* **EXERCISE AIM**
Please output exactly the part of the records below that opens with the line containing "34: (165, 77)" and closes with the line containing "56: (115, 57)", both lines included, and nothing else.

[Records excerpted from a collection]
------------------------------
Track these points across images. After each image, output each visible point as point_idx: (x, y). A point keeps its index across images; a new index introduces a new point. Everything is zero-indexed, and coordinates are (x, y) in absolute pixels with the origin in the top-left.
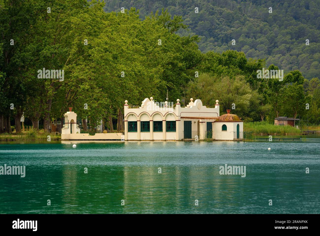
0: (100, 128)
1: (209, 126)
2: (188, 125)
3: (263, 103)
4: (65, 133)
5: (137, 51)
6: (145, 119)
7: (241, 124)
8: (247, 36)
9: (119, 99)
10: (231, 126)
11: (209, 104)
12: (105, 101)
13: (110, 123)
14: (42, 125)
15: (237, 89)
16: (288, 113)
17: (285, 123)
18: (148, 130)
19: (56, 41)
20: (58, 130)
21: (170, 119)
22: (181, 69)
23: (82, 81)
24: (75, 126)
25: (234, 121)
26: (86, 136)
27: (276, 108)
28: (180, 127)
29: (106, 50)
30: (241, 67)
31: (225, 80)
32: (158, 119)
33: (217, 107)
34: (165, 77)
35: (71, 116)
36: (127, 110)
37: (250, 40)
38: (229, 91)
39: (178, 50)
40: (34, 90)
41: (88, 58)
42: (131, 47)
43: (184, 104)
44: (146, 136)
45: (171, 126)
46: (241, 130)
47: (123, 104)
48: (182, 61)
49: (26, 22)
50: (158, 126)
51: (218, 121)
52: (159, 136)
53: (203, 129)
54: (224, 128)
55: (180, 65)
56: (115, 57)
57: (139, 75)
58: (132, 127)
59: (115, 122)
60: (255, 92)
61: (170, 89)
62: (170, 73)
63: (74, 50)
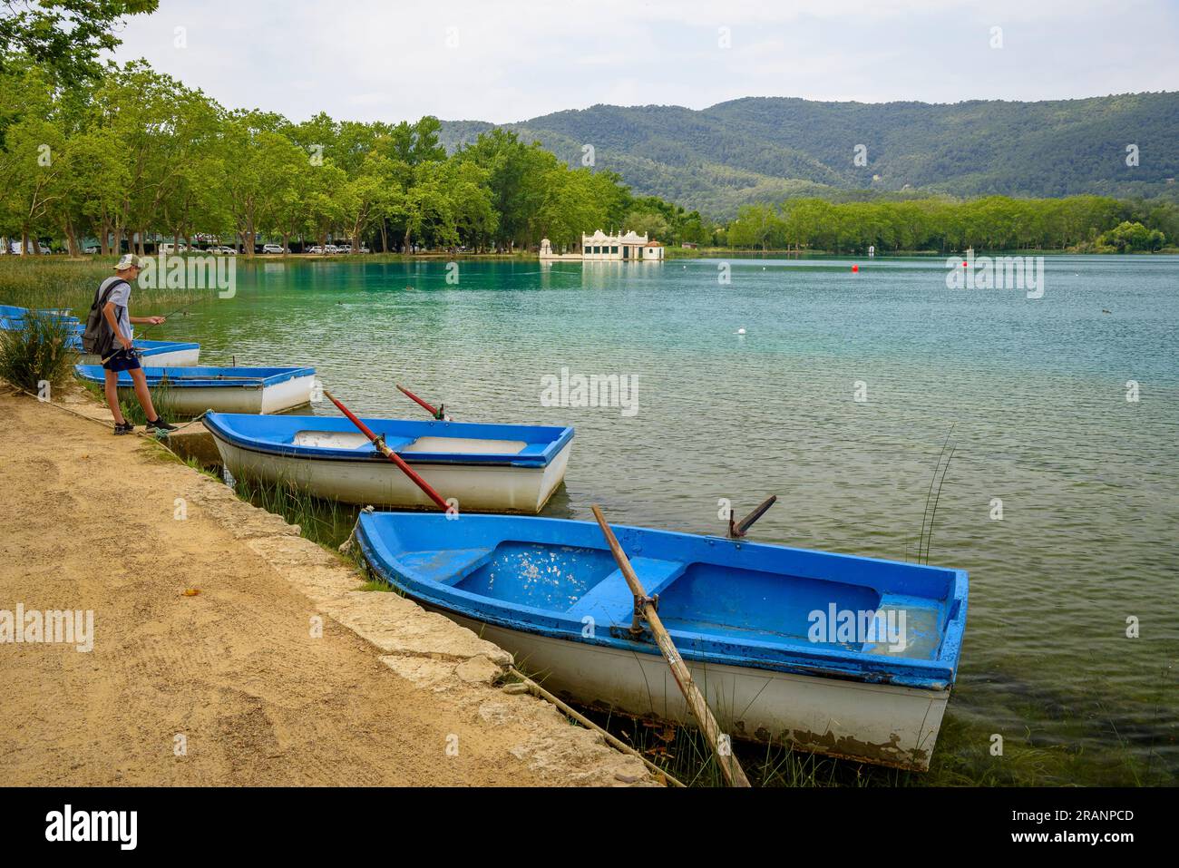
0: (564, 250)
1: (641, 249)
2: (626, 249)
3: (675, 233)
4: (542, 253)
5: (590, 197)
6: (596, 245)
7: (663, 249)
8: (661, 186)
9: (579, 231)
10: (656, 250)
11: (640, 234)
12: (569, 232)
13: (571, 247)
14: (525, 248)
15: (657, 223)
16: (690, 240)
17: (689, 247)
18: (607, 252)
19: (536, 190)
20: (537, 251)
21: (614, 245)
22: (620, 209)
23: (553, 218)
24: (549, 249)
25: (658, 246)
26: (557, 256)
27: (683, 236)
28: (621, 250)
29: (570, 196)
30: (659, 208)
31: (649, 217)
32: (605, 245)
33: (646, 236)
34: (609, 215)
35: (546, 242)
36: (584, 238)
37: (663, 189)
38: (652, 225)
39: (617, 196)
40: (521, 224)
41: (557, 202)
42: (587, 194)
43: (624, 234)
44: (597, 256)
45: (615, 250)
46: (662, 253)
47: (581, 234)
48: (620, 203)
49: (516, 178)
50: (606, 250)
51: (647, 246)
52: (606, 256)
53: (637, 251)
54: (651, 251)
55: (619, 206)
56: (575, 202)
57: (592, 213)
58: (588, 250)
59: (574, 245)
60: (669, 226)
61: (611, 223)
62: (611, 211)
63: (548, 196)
------------------------------
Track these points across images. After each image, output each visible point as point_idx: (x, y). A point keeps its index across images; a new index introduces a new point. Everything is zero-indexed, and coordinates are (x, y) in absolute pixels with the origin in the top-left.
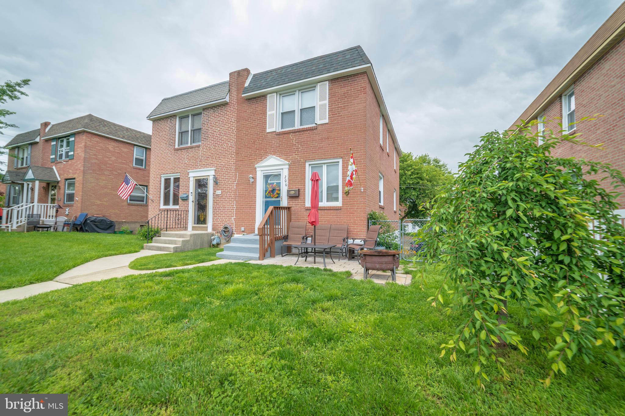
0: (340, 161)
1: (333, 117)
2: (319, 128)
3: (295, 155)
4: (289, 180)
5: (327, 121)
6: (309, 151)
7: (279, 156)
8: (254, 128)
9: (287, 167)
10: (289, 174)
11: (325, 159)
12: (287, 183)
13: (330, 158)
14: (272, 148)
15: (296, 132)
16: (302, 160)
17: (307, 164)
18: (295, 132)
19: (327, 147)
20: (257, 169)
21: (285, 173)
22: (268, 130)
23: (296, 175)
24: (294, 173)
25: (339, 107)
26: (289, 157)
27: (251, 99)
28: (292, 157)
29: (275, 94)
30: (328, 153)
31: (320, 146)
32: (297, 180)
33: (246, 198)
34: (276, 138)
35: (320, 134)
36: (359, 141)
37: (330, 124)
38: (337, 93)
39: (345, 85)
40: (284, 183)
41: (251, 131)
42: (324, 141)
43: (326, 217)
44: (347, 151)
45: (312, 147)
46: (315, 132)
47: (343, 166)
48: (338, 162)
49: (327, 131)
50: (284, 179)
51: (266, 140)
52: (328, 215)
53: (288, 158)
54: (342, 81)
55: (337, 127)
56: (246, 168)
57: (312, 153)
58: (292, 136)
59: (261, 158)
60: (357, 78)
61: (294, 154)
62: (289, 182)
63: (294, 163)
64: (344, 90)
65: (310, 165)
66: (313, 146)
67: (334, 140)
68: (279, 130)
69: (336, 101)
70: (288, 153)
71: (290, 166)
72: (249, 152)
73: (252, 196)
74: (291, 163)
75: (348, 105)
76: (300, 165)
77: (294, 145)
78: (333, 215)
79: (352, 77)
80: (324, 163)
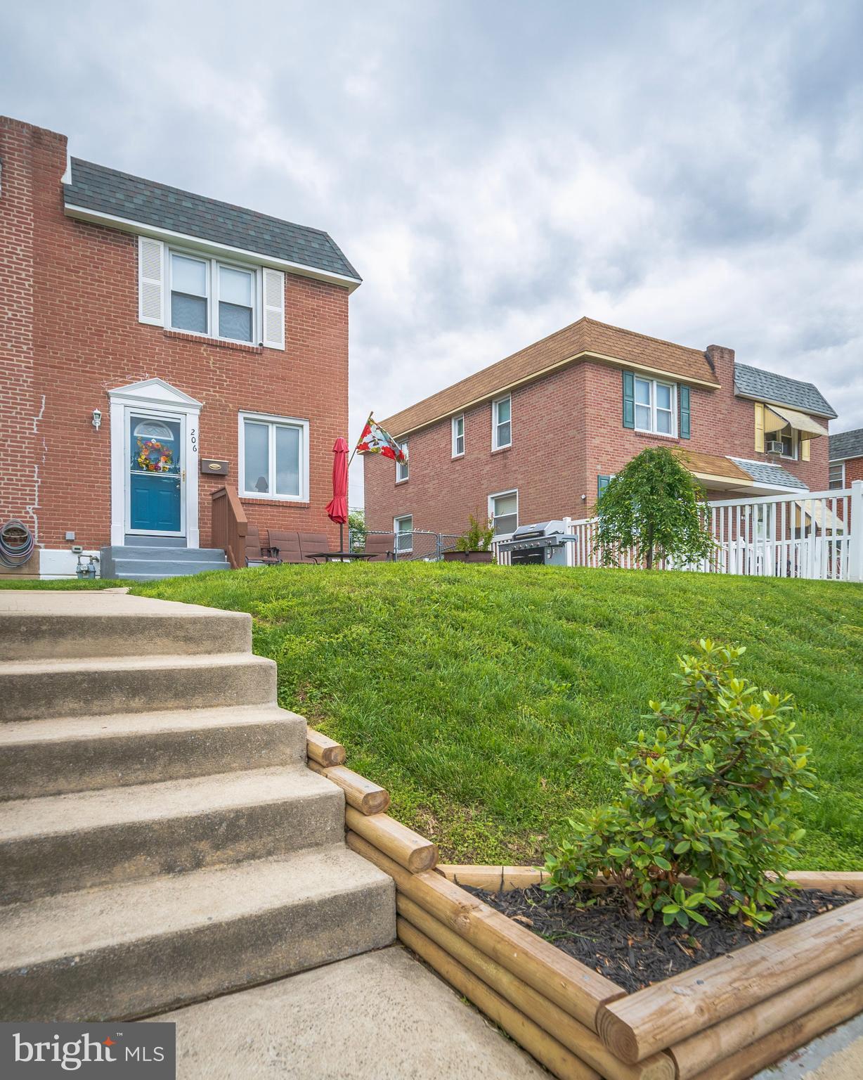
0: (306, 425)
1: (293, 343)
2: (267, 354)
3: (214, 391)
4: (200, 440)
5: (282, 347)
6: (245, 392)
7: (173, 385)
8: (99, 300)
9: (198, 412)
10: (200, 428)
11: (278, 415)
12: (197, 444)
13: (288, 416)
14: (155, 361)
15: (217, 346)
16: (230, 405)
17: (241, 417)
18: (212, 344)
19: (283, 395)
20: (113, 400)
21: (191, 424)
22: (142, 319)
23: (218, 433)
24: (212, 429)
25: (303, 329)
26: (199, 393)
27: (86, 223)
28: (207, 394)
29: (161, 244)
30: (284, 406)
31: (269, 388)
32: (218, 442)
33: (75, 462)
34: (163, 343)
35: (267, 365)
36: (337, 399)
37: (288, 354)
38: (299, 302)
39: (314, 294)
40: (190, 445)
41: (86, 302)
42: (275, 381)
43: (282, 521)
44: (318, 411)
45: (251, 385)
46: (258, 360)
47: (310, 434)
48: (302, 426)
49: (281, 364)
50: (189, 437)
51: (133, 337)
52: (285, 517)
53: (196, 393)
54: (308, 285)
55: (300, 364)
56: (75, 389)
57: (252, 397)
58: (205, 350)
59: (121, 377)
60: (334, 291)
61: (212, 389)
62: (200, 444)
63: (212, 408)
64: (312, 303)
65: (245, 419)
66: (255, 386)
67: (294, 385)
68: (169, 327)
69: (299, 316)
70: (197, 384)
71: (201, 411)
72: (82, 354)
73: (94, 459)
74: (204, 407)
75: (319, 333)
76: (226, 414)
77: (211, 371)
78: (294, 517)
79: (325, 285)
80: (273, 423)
------------------------------
* **ANSWER SECTION**
34: (165, 77)
35: (71, 116)
36: (127, 110)
37: (250, 40)
38: (229, 91)
39: (178, 50)
40: (34, 90)
41: (88, 58)
42: (131, 47)
43: (184, 104)
44: (146, 136)
45: (171, 126)
46: (241, 130)
47: (123, 104)
48: (182, 61)
49: (26, 22)
50: (158, 126)
51: (218, 121)
52: (159, 136)
53: (203, 129)
54: (224, 128)
55: (180, 65)
56: (115, 57)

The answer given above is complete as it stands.